Insert In Style: A Zero-Shot Generative Framework for Harmonious Cross-Domain Object Composition
Raghu Vamsi Chittersu, Yuvraj Singh Rathore, Pranav Adlinge, Kunal Swami
TL;DR
Insert In Style tackles cross-domain object insertion by delivering a zero-shot generative framework that harmonizes a subject's identity with stylized backgrounds. It introduces a three-stage disentangled training protocol and a specialized masked-attention mechanism atop a diffusion-based latent backbone, enabling independent learning of identity ($Z_{ref}$) and style ($Z_{style}$) representations and their controlled composition using $Z_t$ and $Z_c$. A $100k$-sample dataset (with a rigorous two-stage human-calibrated filter) and a new public benchmark, Insert In Style Bench, underpin the approach, achieving state-of-the-art results on identity preservation, style coherence, and aesthetics, corroborated by a user study.
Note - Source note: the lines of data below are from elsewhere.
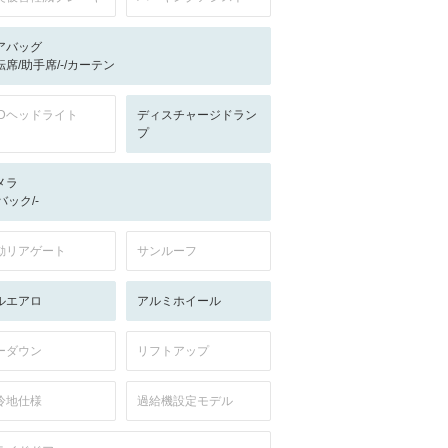
アバッグ
転席/助手席/-/カーテン
EDヘッドライト
ディスチャージドラン
プ
メラ
-/バック/-
動リアゲート
サンルーフ
ルエアロ
アルミホイール
ーダウン
リフトアップ
冷地仕様
過給機設定モデル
The method remains competitive on in-domain photorealistic tasks, demonstrating broad generalization and practical potential for drag-and-drop cross-domain content insertion.
Abstract
Reference-based object composition methods fail when inserting real-world objects into stylized domains. This under-explored problem is currently split between practical "blenders" that lack generative fidelity and "generators" that require impractical, per-subject online finetuning. In this work, we introduce Insert In Style, the first zero-shot generative framework that is both practical and high-fidelity. Our core contribution is a unified framework with two key innovations: (i) a novel multi-stage training protocol that disentangles representations for identity, style, and composition, and (ii) a specialized masked-attention architecture that surgically enforces this disentanglement during generation. This approach prevents the concept interference common in general-purpose, unified-attention models. Our framework is trained on a new 100k sample dataset, curated from a novel data pipeline. This pipeline couples large-scale generation with a rigorous, two-stage filtering process to ensure both high-fidelity semantic identity and style coherence. Unlike prior work, our model is truly zero-shot and requires no text prompts. We also introduce a new public benchmark for stylized composition. We demonstrate state-of-the-art performance, significantly outperforming existing methods on both identity and style metrics, a result strongly corroborated by user studies.